I have a larger post coming out next week as part of a special 10,000 Birds topical extravaganza, so for now just three little things.
First, and this is OLD news, dating to several years go. But did you know that there is a bat that specializes in eating birds that are migrating at night?
Giant Bats Snatch Birds from Night Sky
Every spring, billions of migratory songbirds in Europe fly north to their breeding grounds. Most of these birds fly at night when no predators are around — or so the experts thought. But researchers have now found evidence of a giant European bat that is plucking migrating birds out of the night sky.
Several months ago, a group of bat researchers spent the night recording the sounds of a marshy Spanish forest. When they played the recordings back at full speed, they could only hear the croaking of the frogs.
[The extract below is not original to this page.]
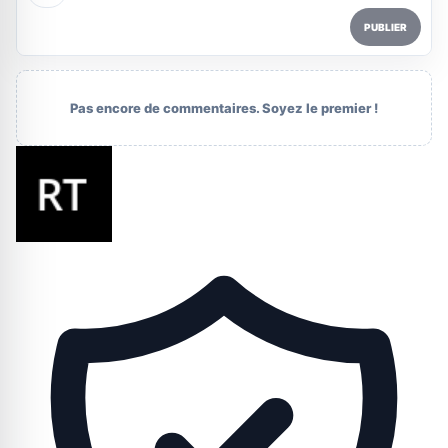
PUBLIER
Pas encore de commentaires. Soyez le premier !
But when the researchers played the recordings back at one-tenth their normal speed, they heard shrieks — the sonar call of a creature called the giant noctule bat or Nyctalus lasiopterus.
Second, and this is recent, new research indicates that Birds that migrate at night enter a state of sleepless mania and gorge on foods by day, behaviors mediated by their biological clocks
Imagine yourself on board a red-eye flight from Los Angeles to New York City, an eight-hour journey that begins at bedtime and ends at breakfast. Your plan to sleep during the flight is thwarted by sporadic turbulence and an uncomfortable seat. When you arrive at John F. Kennedy Airport, you feel dehydrated and grumpy, but you head straight to work for an important meeting. Fast food, caffeine and deadlines fuel your day’s full schedule. That night, you order Chinese takeout and eat it mindlessly in front of your laptop. You want nothing more than a warm shower and a long rest. Unfortunately, it’s time to head back to the airport for another red-eye flight.
And third, related to next week’s post, there is an interesting project being started in North Carolina in which little monitoring devices are being attached to cats to see what they do when running around wild.
A group of researchers at the N.C. Museum of Natural Sciences and N.C. State University has launched perhaps the most ambitious effort ever to understand the secret lives of outdoor cats with the help of tiny satellite tracking harnesses, a 3-D printer and perhaps eventually miniature cat-mounted video cameras to detail behavior as kitty roams the neighborhood.
And daily feces analysis.
Unfortunately these are house cats, not feral, that live outdoors (for some reason). So this may not inform us much of what feral cats are doing. But maybe the research will be extended to address that question. I’ve got a call in with the research team.